Casa Luis Barragan, 2019
Double Skin, 2019
Yto Barrada's exhibition Double Skin (Casa Luis Barragán, Mexico City, 2019) dealt with notions of aesthetic ambiguity which resonate with many aspects of Barragán’s work and life. Double Skin engaged Barragán’s deep interest in magic and enigma, which he understood to be crucial elements of architecture, as well as with his use of the formal and symbolic tension between concepts such as opacity/clarity, desire/restriction, openness/enclosure.
In the studio space of Barragán’s house, Barrada covered the walls with a second skin: a wallpaper from the series Paste Papers (2019). These works are based on designs she found in different books belonging to Luis Barragán, such as: The Grain Silo-Citadels of Morocco; Coatlicue; The Art of Gardens; Max Ernst; Spanish Andalucia and Parables and Evangelical Allegories, among others. The practice of decorating book covers and endpapers with paste paper designs dates back to the seventeenth century. Originally used by bookbinders, paste paper was also applied to line drawers in modest homes. Barrada amplifies this discrete function in her piece by transforming the paste paper into an exterior ornament for the studio walls, thus bringing intimacy into full view. This gesture of transportation acts as a rich metaphor for the many ambiguities implicit in Barragán’s life and work.

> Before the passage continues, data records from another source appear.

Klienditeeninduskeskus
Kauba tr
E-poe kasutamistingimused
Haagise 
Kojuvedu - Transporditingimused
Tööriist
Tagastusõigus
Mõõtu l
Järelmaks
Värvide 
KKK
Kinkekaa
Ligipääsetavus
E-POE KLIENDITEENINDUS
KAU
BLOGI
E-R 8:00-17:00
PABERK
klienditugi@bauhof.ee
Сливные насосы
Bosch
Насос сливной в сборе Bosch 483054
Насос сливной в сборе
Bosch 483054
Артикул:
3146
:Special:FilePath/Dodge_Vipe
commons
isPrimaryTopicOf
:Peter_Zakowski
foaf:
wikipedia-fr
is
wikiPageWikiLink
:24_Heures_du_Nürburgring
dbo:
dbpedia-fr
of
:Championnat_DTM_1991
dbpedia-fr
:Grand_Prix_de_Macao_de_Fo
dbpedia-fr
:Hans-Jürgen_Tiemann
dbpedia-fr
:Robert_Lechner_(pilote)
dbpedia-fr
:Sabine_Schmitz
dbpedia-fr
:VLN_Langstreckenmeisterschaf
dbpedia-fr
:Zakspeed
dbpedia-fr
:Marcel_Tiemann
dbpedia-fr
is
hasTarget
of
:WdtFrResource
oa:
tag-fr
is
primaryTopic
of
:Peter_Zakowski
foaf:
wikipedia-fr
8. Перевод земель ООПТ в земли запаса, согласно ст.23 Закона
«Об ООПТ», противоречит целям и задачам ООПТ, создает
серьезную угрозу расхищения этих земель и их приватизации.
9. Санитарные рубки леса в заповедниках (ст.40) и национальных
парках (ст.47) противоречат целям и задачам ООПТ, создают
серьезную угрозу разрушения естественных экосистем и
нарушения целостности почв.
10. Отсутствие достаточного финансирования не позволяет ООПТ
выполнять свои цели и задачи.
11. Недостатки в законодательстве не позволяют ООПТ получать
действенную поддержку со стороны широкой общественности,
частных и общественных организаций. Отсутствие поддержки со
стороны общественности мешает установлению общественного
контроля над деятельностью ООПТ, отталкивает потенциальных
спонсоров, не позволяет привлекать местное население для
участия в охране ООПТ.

Dispersed throughout the rooms of the house, five chromatic collages, the Practice Pieces (Color Charts) (2019), made with hand-dyed silk velvets. Inspired by dyers, and the color chart sampling systems used in textile conservation, these pieces are inscribed within Barrada’s long-standing interest in educational materials, platforms, and structures. Both Mexico and Morocco boast long histories of natural dye production, including cochineal, indigo, and Tyrian purple.
Lastly, in the library of the house: the short film Horsehair, Confetti, and Rice (2019), projected directly onto a yellow monochrome painting made in Barragán’s architecture studio. The film is a piece of experimental cinema, with a strong emphasis on materials and textures, in which a wealth of colors and shapes unravel. The hallucinatory quality of the film also alludes to historical artistic imaginaries that stem from both Mexico and Morocco. As such, the exhibition paid homage to the strong influence of Morocco’s vernacular architecture—and the country’s material culture in general—on Barragán’s, and his friend and notable collaborator Mathias Goeritz’ architectural oeuvres.